Re: [hobbit] [Hobbit] URLPlus interest - looking for feedback



On Fri, Jul 31, 2009 at 11:34 AM, Gary Baluha <gumby3203 (at) gmail.com> wrote:

> On Fri, Jul 31, 2009 at 4:57 AM, Ralph Mitchell <ralphmitchell (at) gmail.com>wrote:
>
>> I could really have used something like your feature request about 6 years
>> ago.  Instead I spent a lot of time handcrafting bash scripts to login to
>> web pages.
>>
>
> Yep, that's kind of how URLPlus got started in the first place ;-)
>
>
>> Don't get me started on the sites that hit you with 5 different types of
>> redirects before reaching the front page, or the sites where each input
>> field is held in it's own personal form. and the submit button executes
>> javascript to copy the values into form full of hidden fields for the actual
>> submittal.
>>
>
> The redirect issue actually isn't too difficult to work around.  I have
> been working on a perl program that is capable of more in-depth session
> management than URLPlus is currently capable of, and the solution I'm using
> now seems to work pretty well.  My goal is to eventually convert URLPlus
> from using a command-line curl solution, to my current one.  This new method
> deals with multi-page redirects better.
>

It's not so much the multi-page redirects using the standard "302: page is
now elsewhere" format, as the other weird ways redirects are sometimes done.
 The one that irritated me the most did all of these, in no particular
order:

   1) meta-refresh with zero time delay and a new url

   2) self-submitting form - i.e. a preloaded form with "form.submit();" at
the end of the html, between script tags

   3) self-submitting form - another preloaded form, but with
"onLoad=form.submit();" in the html BODY tag

   4) in script tags, change the page location via:   top.location="newurl"

   5) as above, but use "top.href", or "page.href" or something similar.

I'm not knocking your efforts - you've already done more than I ever did
towards a generic webpage check.  I just think that the above are going to
be tricky to handle in an automated way without replicating a large fraction
of a web browser.  But, now at least they're documented in the mailing list
for anyone interested in doing their own web checks...  :)
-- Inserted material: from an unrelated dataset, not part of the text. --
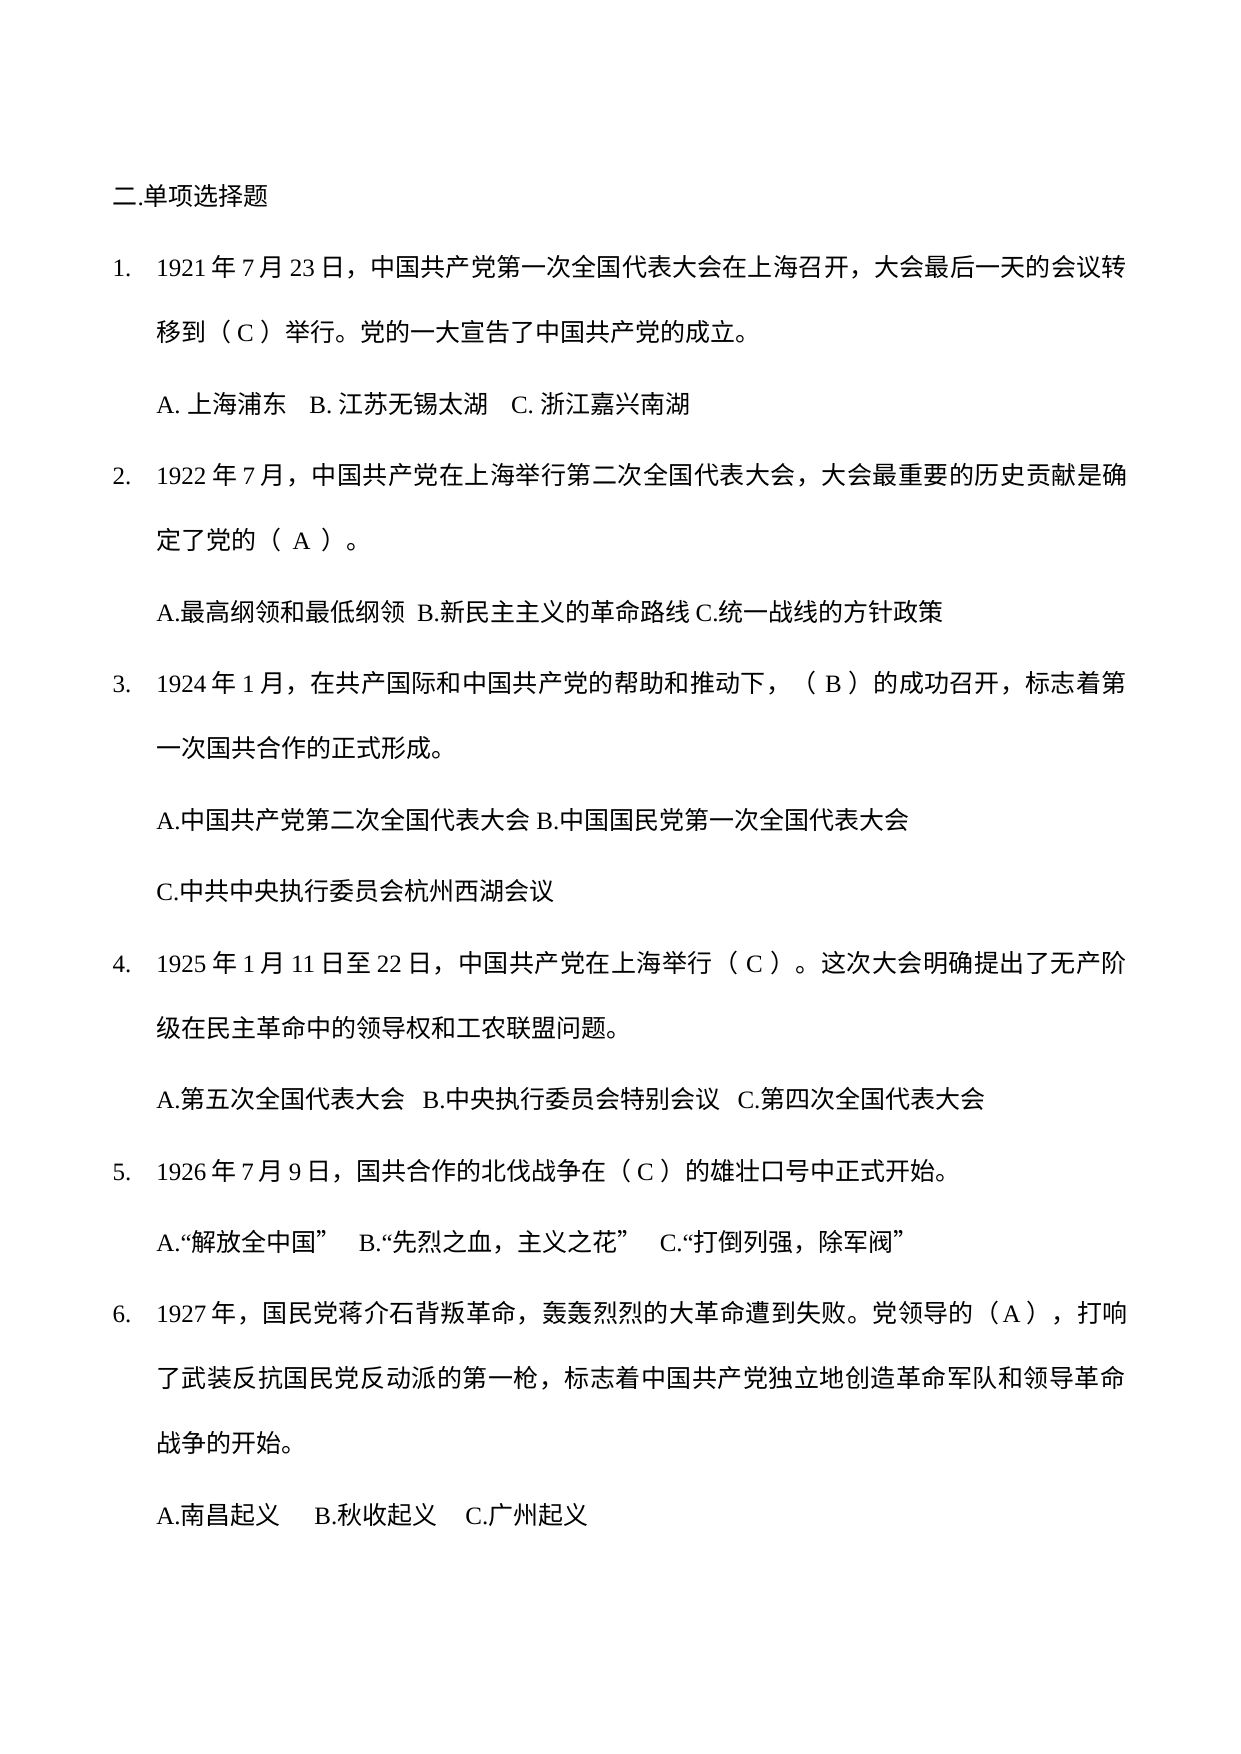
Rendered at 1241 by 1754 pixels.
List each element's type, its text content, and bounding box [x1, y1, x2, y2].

> As for the javascript part, that is a bit more difficult.
>

Especially when the page you just downloaded creates the form POST url
on-the-fly from some of the form elements filled in by the user.  Yep, saw
that happen too...  Another weird page ran a java function to generate a
random character string to include in the url - luckily the function wasn't
too hard to extract and shove through the spidermonkey javascript
interpreter...  :)

Ralph Mitchell